Guru-guru yang mengajar di pondok pesantren dengan sistem seperti ini secara
umum dikategorikan kepada dua kelompok yakni guru-guru yang berasal dari
pesantren dan yang berasal dari luar. Umumnya, guru-guru tersebut mengjar
pelajaran umum. Contoh pesantren seperti ini adalah Pondok Pesantren Darunnajah
Cipining Bogor.
Bentuk atau opsi ke dua
adalah pesantren yang menggabungkan sistem pendidikan formal ala madrasah atau
sekolah umum lainnya dengan sistem pendidikan pesantren tanpa memisahkan
kelas-kelas atau area untuk ke dua sistem pendidikan yang berbeda ini. Para santri
tetap tinggal di asrama, mengikuti uas dan uan dan juga mengikuti agenda-agenda
kepesantrenan yang tidak terdapat di madrasah atau sekolah lainnya. Guru-guru
yang mengjar di pesantren ini relatif sama dengan di atas. Bentuk pesantren
yang seperti inilah yang sekarang banyak ditemui.

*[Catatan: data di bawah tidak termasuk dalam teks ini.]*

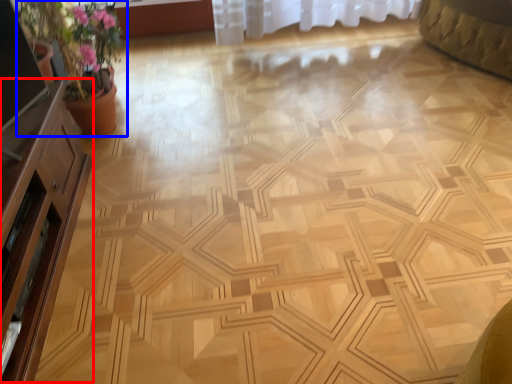
Question: Which object appears farthest to the camera in this image, dresser (highlighted by a red box) or houseplant (highlighted by a blue box)?

Choices:
 (A) dresser
 (B) houseplant

Answer: (B)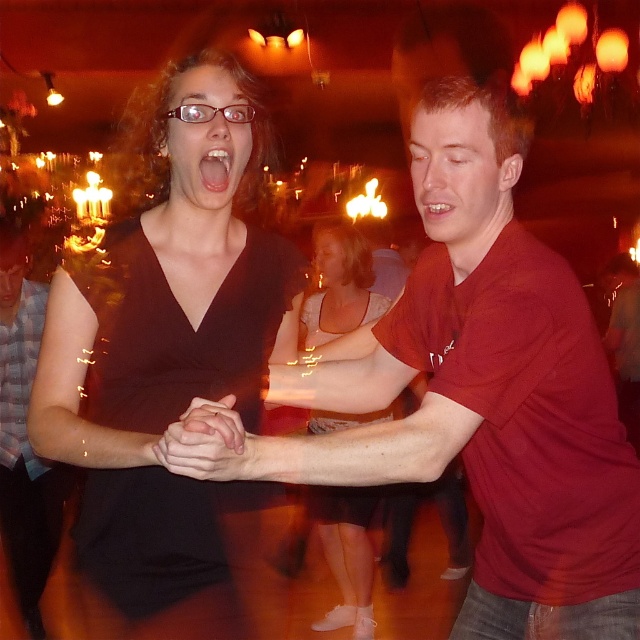
Who is more forward, (234, 416) or (307, 317)?

Point (234, 416) is more forward.

Where is `matte red t-shirt at center`? The height and width of the screenshot is (640, 640). matte red t-shirt at center is located at coordinates (474, 394).

Is point (241, 497) positioned behind point (340, 518)?

No, it is not.

Who is more forward, (x=184, y=120) or (x=340, y=502)?

Point (x=184, y=120)

In order to click on black matte dress at center in this screenshot , I will do point(168,353).

Is matte red t-shirt at center to the right of black matte dress at center from the viewer's perspective?

Yes, matte red t-shirt at center is to the right of black matte dress at center.

Where is `matte red t-shirt at center`? matte red t-shirt at center is located at coordinates (474, 394).

Locate an element on the screen. matte red t-shirt at center is located at coordinates (474, 394).

Locate an element on the screen. matte red t-shirt at center is located at coordinates (474, 394).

Akomodasi pesantren terhadap sistem atau elemen pendidikan luar ini
tentu saja membawa pengaruh negatif terhadap pesantren itu sendiri:
1. Kehadiran para siswa sekolah atau madrasah di lingkungan pondok
pesantren sedikit banyak akan mengganggu aktifitas dan agenda-agenda
kepesantrenan. Para santri yang memang ingin mengecap pendidikan pesantren akan
merasa tidak betah dengan kondisi yang demikian.
2. Kemungkinan terjadinya kesenjangan antara murid, guru dan pengelola
pesantren dengan madrasah atau sekolah umum pesantren besar peluang terjadi.
3. Ada juga kemungkinan bahwa pesantren akan terkucilkan.
Permasalahan status
pesantren di antara pesantren, madrasah dan sekolah umum tampaknya dipicu oleh
sistem pendidikan nasional yang terlalu lamban mengakui ijazah pesantren yang
tidak mengikuti program pendidikan nasional. Terbengkalainya agenda-agenda
kepesantrenan sering bermula dari keinginan untuk menggabungkan sistem
pendidikan nasional dengan sistem pendidikan pesantren. Pesantren yang begitu
padat aktifitas kepesantrenan mau tidak mau harus memikirkan nasib para santri
setelah lulus dari pesantren tersebut, sementara ijazah pesantren pada umumnya
(kecuali akhir-akhir ini) tidak diakui di perguruan tinggi di Indonesia. Hal
ini tentu memaksa pengelola pesantren untuk tetap mengikuti agenda departemen
pendidikan dan departemen agama.
Contoh yang sangat mudah di
temui adalah agenda ujian di pesantren, pada umumnya, di pesantren modern yang
telah menggunakan sistem kelas mengagendakan dua ujian kepesantrenan dalam
setahun. Ujian ini kemudian ditambahi dengan dua agenda ujian dalam setahun
yang berasal dari dinas pendidikan atau departemen lainnya.
Contoh lain adalah sistem
pesantren yang tidak membagi jenjang pendidikan kepada dua tsanawiyah atau smp
dan aliyah atau smu. Santri yang pindah dari pesantren tanpa menyelesaikan
pendidikan hingga jenjang terakhir, ketika mendaftar ke madrasah atau sekolah umum,
jika ia tidak memiliki ijazah sah nasional, maka ia harus mengulang dari kelas
awal.
Akhir-akhir ini, peluang pesantren untuk bisa mengembangkan diri secara
independen tampaknya mulai terbuka. Sebut saja seperti lahirnya undang-undang
yang mewajibkan pendidikan sembilan tahun, beberapa dekade ke depan besar
kemungkinan diwajibkannya pendidikan hingga jenjang SMU dan sederajat.